▶ _WHAT IS EXPECTED_: Where in the material does the word "members" appear? Copy each line that has it.
::: SUPPLIED MATERIAL
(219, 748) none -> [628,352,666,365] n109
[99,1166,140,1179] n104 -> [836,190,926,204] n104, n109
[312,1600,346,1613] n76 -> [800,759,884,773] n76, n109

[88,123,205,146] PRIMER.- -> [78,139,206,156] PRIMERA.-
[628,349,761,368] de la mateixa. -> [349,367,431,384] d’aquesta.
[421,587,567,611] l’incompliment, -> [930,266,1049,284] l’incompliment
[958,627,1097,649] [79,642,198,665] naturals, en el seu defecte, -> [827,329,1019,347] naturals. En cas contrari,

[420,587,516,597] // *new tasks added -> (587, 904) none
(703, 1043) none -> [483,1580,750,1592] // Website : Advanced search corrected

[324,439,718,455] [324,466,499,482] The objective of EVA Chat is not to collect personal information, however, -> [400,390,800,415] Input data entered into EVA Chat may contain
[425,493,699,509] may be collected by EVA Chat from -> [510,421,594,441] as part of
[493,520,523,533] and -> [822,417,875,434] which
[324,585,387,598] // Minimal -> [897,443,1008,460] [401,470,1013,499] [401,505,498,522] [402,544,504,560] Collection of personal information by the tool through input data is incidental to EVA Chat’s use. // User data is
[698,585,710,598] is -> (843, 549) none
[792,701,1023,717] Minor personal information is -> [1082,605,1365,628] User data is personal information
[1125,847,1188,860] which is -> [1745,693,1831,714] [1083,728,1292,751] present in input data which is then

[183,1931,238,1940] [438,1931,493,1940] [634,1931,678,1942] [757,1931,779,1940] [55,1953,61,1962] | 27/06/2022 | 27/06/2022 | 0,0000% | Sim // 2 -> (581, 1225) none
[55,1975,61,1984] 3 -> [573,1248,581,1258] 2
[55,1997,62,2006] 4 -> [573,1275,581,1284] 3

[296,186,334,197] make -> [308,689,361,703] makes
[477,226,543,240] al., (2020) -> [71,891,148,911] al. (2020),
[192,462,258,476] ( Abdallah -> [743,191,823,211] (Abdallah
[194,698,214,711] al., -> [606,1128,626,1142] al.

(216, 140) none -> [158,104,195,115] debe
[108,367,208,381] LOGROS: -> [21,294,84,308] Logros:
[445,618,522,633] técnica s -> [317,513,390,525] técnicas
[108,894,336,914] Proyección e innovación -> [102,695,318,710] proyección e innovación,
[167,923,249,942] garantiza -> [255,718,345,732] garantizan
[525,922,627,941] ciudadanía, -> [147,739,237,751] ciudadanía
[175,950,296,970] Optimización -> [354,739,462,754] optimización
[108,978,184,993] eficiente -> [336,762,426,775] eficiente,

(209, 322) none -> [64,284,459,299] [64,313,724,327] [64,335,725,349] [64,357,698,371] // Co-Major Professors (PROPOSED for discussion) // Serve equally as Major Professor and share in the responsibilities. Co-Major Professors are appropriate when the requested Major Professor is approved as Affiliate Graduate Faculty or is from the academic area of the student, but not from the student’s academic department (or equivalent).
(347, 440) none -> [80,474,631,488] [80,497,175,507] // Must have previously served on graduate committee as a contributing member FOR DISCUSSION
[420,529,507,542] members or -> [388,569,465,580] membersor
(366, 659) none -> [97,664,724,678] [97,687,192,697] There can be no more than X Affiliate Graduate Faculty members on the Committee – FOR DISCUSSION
::::::
▶ _TASK SOLUTION_:
[420,529,507,542] members or -> [388,569,465,580] membersor
(366, 659) none -> [97,664,724,678] [97,687,192,697] There can be no more than X Affiliate Graduate Faculty members on the Committee – FOR DISCUSSION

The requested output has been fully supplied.